> **WHAT TO WORK ON**
Reproduce each line of the following material verbatim, preserving its wording, punctuation, and formatting.

> **SUPPLIED DATA**

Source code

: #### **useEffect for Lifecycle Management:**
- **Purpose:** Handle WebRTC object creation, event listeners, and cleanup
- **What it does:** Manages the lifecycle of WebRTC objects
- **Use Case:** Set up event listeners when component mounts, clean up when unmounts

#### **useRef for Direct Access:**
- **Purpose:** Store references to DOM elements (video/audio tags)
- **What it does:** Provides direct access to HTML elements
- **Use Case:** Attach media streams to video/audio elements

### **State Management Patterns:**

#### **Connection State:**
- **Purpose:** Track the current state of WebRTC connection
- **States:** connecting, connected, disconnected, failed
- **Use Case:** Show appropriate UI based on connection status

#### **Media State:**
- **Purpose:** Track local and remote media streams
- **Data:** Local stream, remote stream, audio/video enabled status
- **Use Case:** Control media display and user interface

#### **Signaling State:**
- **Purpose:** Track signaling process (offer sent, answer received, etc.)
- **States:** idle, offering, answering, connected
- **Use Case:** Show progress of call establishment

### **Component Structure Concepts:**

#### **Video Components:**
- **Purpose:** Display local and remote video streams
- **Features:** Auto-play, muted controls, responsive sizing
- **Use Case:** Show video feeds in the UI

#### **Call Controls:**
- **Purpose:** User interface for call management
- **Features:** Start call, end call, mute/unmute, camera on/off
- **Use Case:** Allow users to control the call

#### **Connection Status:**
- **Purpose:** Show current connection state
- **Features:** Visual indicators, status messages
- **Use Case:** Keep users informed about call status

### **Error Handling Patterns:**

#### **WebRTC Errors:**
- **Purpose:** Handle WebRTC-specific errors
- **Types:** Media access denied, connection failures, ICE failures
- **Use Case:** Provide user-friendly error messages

> **RESULT OF THIS EXERCISE**
Source code

: #### **useEffect for Lifecycle Management:**
- **Purpose:** Handle WebRTC object creation, event listeners, and cleanup
- **What it does:** Manages the lifecycle of WebRTC objects
- **Use Case:** Set up event listeners when component mounts, clean up when unmounts

#### **useRef for Direct Access:**
- **Purpose:** Store references to DOM elements (video/audio tags)
- **What it does:** Provides direct access to HTML elements
- **Use Case:** Attach media streams to video/audio elements

### **State Management Patterns:**

#### **Connection State:**
- **Purpose:** Track the current state of WebRTC connection
- **States:** connecting, connected, disconnected, failed
- **Use Case:** Show appropriate UI based on connection status

#### **Media State:**
- **Purpose:** Track local and remote media streams
- **Data:** Local stream, remote stream, audio/video enabled status
- **Use Case:** Control media display and user interface

#### **Signaling State:**
- **Purpose:** Track signaling process (offer sent, answer received, etc.)
- **States:** idle, offering, answering, connected
- **Use Case:** Show progress of call establishment

### **Component Structure Concepts:**

#### **Video Components:**
- **Purpose:** Display local and remote video streams
- **Features:** Auto-play, muted controls, responsive sizing
- **Use Case:** Show video feeds in the UI

#### **Call Controls:**
- **Purpose:** User interface for call management
- **Features:** Start call, end call, mute/unmute, camera on/off
- **Use Case:** Allow users to control the call

#### **Connection Status:**
- **Purpose:** Show current connection state
- **Features:** Visual indicators, status messages
- **Use Case:** Keep users informed about call status

### **Error Handling Patterns:**

#### **WebRTC Errors:**
- **Purpose:** Handle WebRTC-specific errors
- **Types:** Media access denied, connection failures, ICE failures
- **Use Case:** Provide user-friendly error messages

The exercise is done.